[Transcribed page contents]
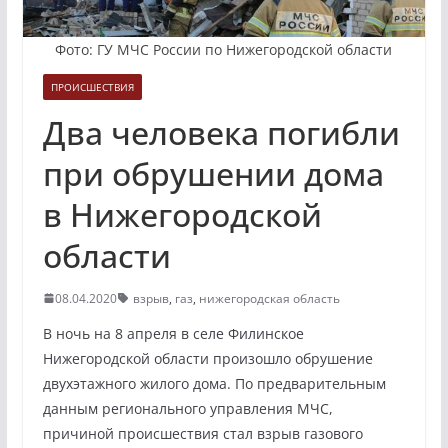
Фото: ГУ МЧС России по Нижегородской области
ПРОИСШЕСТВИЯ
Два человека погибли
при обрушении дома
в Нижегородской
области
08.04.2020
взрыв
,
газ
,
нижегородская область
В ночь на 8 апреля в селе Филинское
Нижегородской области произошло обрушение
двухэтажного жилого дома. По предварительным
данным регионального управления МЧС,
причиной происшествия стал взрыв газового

* * *

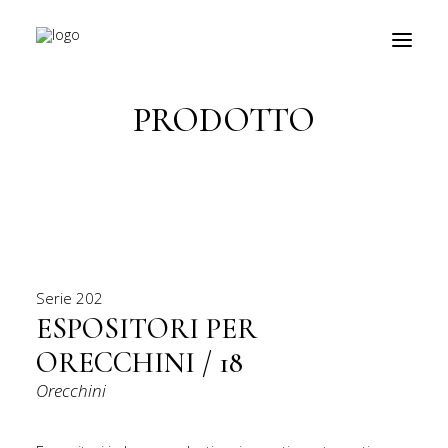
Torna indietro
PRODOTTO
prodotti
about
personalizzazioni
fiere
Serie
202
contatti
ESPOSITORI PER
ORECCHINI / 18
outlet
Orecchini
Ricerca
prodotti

---

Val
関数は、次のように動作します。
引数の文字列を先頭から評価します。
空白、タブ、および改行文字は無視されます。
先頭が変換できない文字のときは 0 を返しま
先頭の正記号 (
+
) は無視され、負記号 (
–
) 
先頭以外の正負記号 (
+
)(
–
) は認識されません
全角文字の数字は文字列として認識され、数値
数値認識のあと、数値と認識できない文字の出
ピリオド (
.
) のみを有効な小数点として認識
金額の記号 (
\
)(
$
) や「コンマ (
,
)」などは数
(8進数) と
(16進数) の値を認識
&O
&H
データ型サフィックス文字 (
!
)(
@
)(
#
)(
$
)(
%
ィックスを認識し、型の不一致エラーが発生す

■ **What you should do**
Print the lines in the entries above starting at the line that contains "Фото: ГУ МЧС России по Нижегородской области" and ending at the line that contains "причиной происшествия стал взрыв газового", with no change to them.

■ **Exercise solution**
Фото: ГУ МЧС России по Нижегородской области
ПРОИСШЕСТВИЯ
Два человека погибли
при обрушении дома
в Нижегородской
области
08.04.2020
взрыв
,
газ
,
нижегородская область
В ночь на 8 апреля в селе Филинское
Нижегородской области произошло обрушение
двухэтажного жилого дома. По предварительным
данным регионального управления МЧС,
причиной происшествия стал взрыв газового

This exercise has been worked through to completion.